• Texto:
________________
Bar Luiz – Rua da Carioca, 39, Centro (2262-6900)

sexta-feira, 10 de abril de 2009

Fim de tarde no paraíso dos pastéis

DE BAR EM BAR - Bar do Adão


Fui dessa vez não à matriz, no Grajaú, porém à filial, em Botafogo, num casarão bonito e bem cuidado. Caía uma chuvinha fina no fim de tarde e o bar ainda estava meio vazio, esquentando para a noite. Uma ou outra mesa ocupada na parte externa, deu para escolher, tranquilamente, meu lugar no salão do pavimento térreo, perto da janela. Mas o “meio vazio” foi ledo engano. Em pouco tempo o bar lotaria. Estou falando do Bar do Adão, na rua Dona Mariana.

A primeira impressão logo é favorável. Na parte interna, há mesas e cadeiras de madeira. No térreo, em destaque, um enorme lustre art-déco. Nas paredes, onde muitas vezes está a identidade e, portanto, a alma de um bar, há pôsteres de LPs clássicos da MPB. Como “Sentinela”, de Milton Nascimento, Meus caros amigos, de Chico Buarque, Luar, de Gilberto Gil, Como dizia o poeta, de Vinícius, Toquinho e Marília Medalha, e muitos outros. Ah, tem também o Fagner de Eu canto...

Lembro-me das centenas de LPs que colecionava e me desfiz, sem espaço em casa e já sob o império do CD. Lembro-me também de uma crônica recente de Nelson Motta em que ele, como um Fukuyama pop, falou do “Fim da música”. É verdade que há uma saturação e que a maioria esmagadora do que se produz hoje, incessantemente, é lixo. Mas “Fim da música”? Continuamos a ter ótimos nomes “novos” para o mercado: Junio Barreto, Céu, Edu Krieger, Roberta Sá, Vanguart, Qinho & Os Cara, Rodrigo Maranhão, Rodrigo Bittencourt, Rodrigo Santos, são alguns deles. Mas o que interessa aqui, no Bar do Adão, é que os grandes mestres são cultuados e isto é bem agradável de se ver.

Como já disse, o bar encheu rápido. É que hoje, uma terça-feira, acontece a promoção de pastéis, o forte da casa. Qualquer um por R$ 2,30. Aliás, o Bar do Adão é o paraíso dos pastéis. (tem até o pastel “Pressão alta”, que leva aliche e alguns outros ingredientes explosivos). A casa enche de jovens e do pessoal que trabalha ali perto e vai depois do expediente. Mas um pouco antes disso, enquanto tomava o primeiro chope e pedia o primeiro pastel, de cogumelo (shitake, shimeji, e funghi secci), pude observar uma mesa de duas senhoras à minha frente. Eram duas velhas cultas, modernas, despachadas.

- A mulher não atura mais aquele homem desagradável. Isso já era. Mas ele é muito interessante.

- Eu agora peguei a mania de não depender de ninguém. Levo sempre meu jornal para a loja. Quando não é mais preciso, saio mais cedo e vou ao cinema. Aqui em Botafogo tem sempre filme bom passando.
________________
• Dados fornecidos:
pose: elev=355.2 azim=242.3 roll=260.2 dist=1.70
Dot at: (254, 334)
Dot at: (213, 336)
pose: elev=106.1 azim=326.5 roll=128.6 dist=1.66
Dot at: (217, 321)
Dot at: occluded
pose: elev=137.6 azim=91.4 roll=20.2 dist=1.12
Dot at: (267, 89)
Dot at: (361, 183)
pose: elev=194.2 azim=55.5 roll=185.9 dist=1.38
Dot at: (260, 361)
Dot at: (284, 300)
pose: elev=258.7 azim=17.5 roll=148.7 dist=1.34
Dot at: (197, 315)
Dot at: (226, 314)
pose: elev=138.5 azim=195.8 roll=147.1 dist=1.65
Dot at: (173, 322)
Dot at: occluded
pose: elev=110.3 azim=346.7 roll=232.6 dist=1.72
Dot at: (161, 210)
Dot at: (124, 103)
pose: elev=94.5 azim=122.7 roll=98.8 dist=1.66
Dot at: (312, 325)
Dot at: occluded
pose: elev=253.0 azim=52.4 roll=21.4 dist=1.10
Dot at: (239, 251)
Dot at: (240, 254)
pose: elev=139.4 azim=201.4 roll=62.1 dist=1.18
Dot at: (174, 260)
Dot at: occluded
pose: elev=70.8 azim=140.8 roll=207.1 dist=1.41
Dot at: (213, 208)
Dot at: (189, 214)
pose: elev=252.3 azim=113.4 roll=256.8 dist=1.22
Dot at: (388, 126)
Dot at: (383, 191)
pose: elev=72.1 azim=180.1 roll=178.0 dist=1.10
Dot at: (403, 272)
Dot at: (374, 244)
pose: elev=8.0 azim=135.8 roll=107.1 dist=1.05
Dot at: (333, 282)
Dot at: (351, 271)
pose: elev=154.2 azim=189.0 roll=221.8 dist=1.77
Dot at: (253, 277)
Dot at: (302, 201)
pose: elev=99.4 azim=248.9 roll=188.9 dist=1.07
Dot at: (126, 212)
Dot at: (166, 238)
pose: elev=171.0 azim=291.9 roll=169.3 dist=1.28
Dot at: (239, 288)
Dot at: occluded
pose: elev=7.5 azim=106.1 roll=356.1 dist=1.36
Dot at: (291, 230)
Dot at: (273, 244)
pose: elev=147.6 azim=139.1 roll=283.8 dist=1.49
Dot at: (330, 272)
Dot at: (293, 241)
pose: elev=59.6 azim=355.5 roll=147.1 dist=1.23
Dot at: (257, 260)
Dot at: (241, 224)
________________
• Complete o seguinte:
• A. Liste os LPs citados no texto sobre o Bar do Adão entre os pôsteres das paredes, cada um com o respectivo artista.
• B. Reescreva de forma mais breve o parágrafo do texto sobre o Bar do Adão que começa com "Como já disse, o bar encheu rápido", mantendo os fatos principais.
• C. Responda com base no texto sobre o Bar do Adão:
(i) Em que bairro fica a matriz do bar?
(ii) O que se destaca no térreo do salão?
(iii) Quanto custa qualquer pastel na promoção?

• Resultados:
• A.
- "Sentinela", de Milton Nascimento
- Meus caros amigos, de Chico Buarque
- Luar, de Gilberto Gil
- Como dizia o poeta, de Vinícius, Toquinho e Marília Medalha
- Eu canto, de Fagner

• B. O bar lotou depressa porque, às terças-feiras, há promoção de pastéis, a especialidade da casa, a R$ 2,30 cada, incluindo o "Pressão alta", com aliche. O público é formado por jovens e por quem trabalha nas redondezas e chega depois do expediente. Antes da lotação, com o primeiro chope e um pastel de cogumelo, o narrador observou duas senhoras cultas, modernas e despachadas em uma mesa à sua frente.

• C.
(i) No Grajaú.
(ii) Um enorme lustre art-déco.
(iii) R$ 2,30.